Last year, in Part III, probate practitioners were left with a cliffhanger in Mickels as to whether or not an estate could be opened beyond the one-year statute of limitations set forth in RSMo. 473.020 for the sole purpose of appointing a personal representative to pursue a survival action on behalf of decedent under RSMo. 537.020. On January 16, 2018, the Supreme Court of Missouri answered with a resounding NO.
Mickels argued that the probate court, sitting in equity, has the power to extend the time for opening an estate in order to appoint a personal representative for the purpose of pursuing a survival claim. While Mickels advocated that the Appellate Court had created a new cause of action – “deprivation of the opportunity to delay death” – the Supreme Court disagreed, noting that survivorship actions have existed in the State of Missouri since at least 1907 pursuant to RSMo. 537.020.
Ultimately, Missouri’s Supreme Court rejects application of the principles of equity on public policy grounds, deferring instead to the legislature. “Equity should not be used as a basis for relief when doing so would clearly contravene the intent and language of the legislature, ‘particularly in regard to a statutorily created cause of action[.]’ Equity courts are bound by the statutory provisions they are tasked with interpreting.” There currently exists no legislative exception to the one year statute of limitations for opening a probate estate, and the Court noted that “legislative amendment, rather than ‘judicial fiat’, is the appropriate way to increase a statute of limitations period.”

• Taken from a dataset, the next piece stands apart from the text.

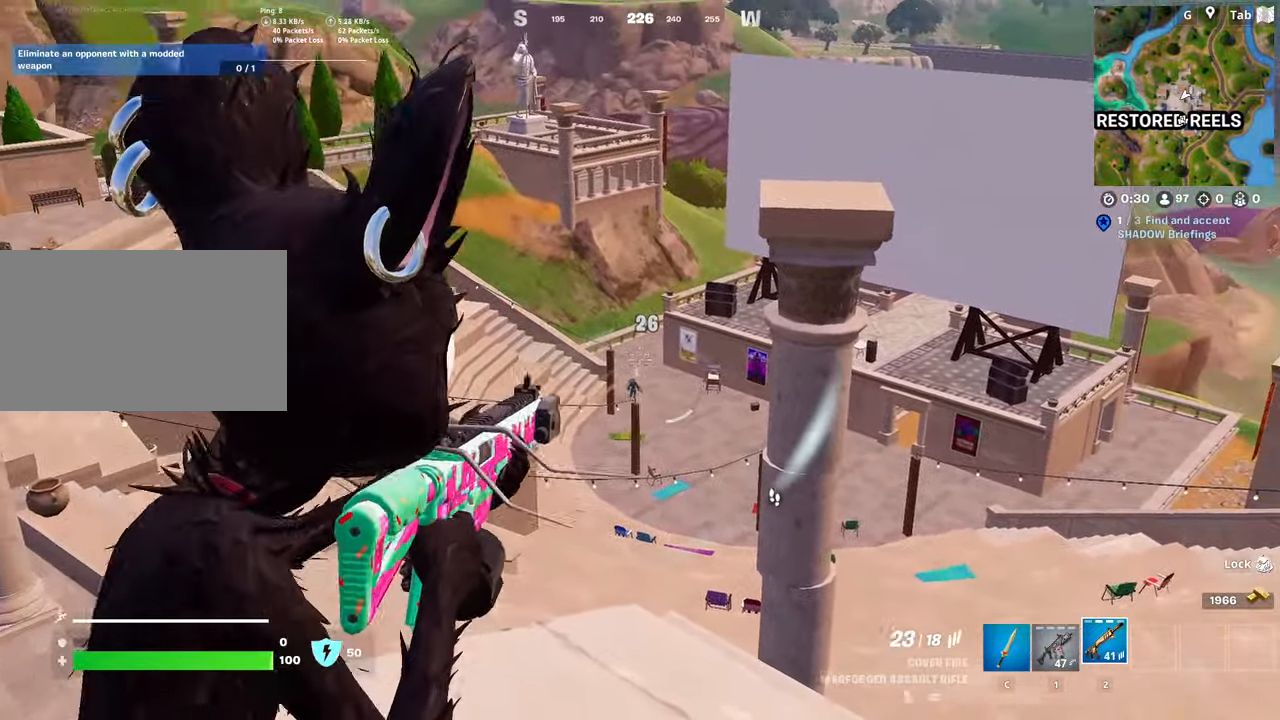
{"keys": [], "mouse": ["left", "right"], "mouse_move": "still", "events": [[400, "mouse_left", "down"]]}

There was one dissent, Judge Draper, who argued that equitable estoppel should have tolled the statute of limitations to allow for opening an estate more than one year beyond the date of death in these limited circumstances.
Regardless, the Missouri legislature will be left to solve this problem…not the courts.

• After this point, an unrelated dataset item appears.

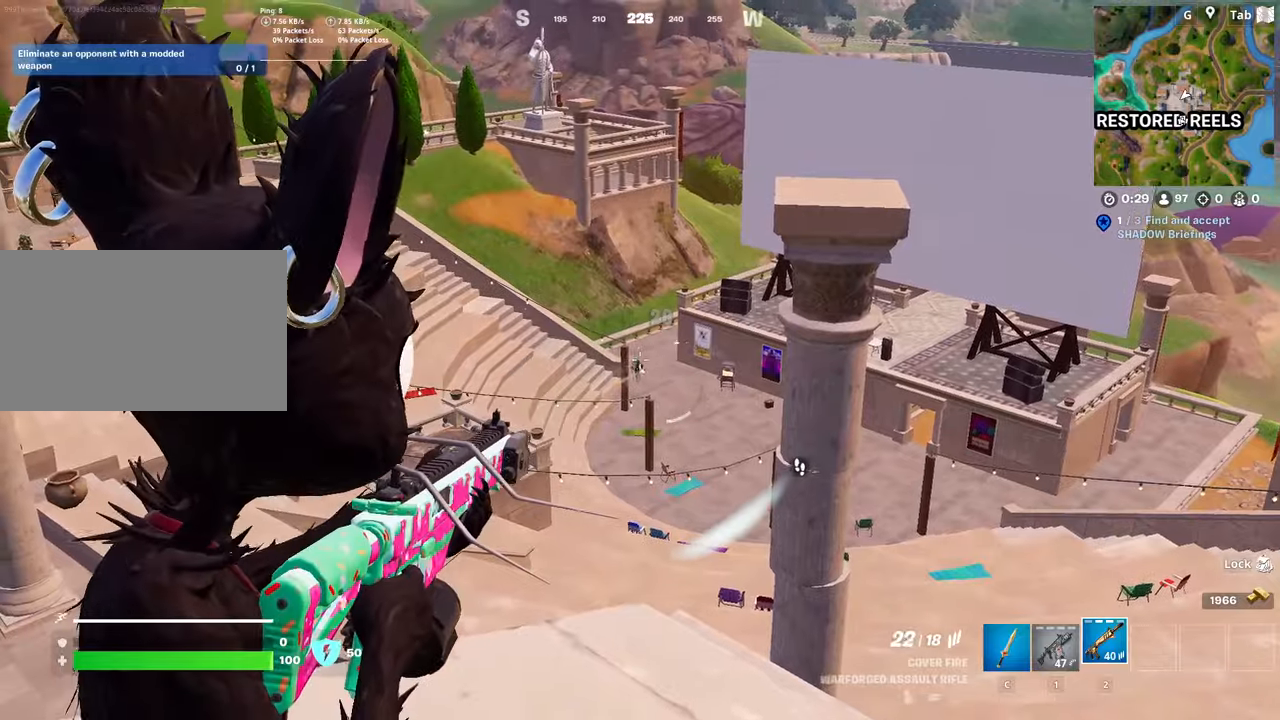
{"keys": [], "mouse": ["left", "right"], "mouse_move": "up", "events": []}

In the meantime, it appears there may be no solid solution to this issue. As 537.020 contains the language “shall” as it applies to standing – meaning the sole person with standing to bring such an action shall be the personal representative of decedent’s estate – the only possible loophole would be to gain appointment of an out of state personal representative to confer standing in a personal injury suit in Missouri. How would that work? Well, if decedent had property in another state, say Florida, who allows for appointments of personal representatives in equitable scenarios, then decedent’s estate might be opened under the laws of the state where decedent may have held property. But this comes with another problem: the personal representative takes on the domicile of the estate, which could create diversity jurisdiction, and result in removal to federal court.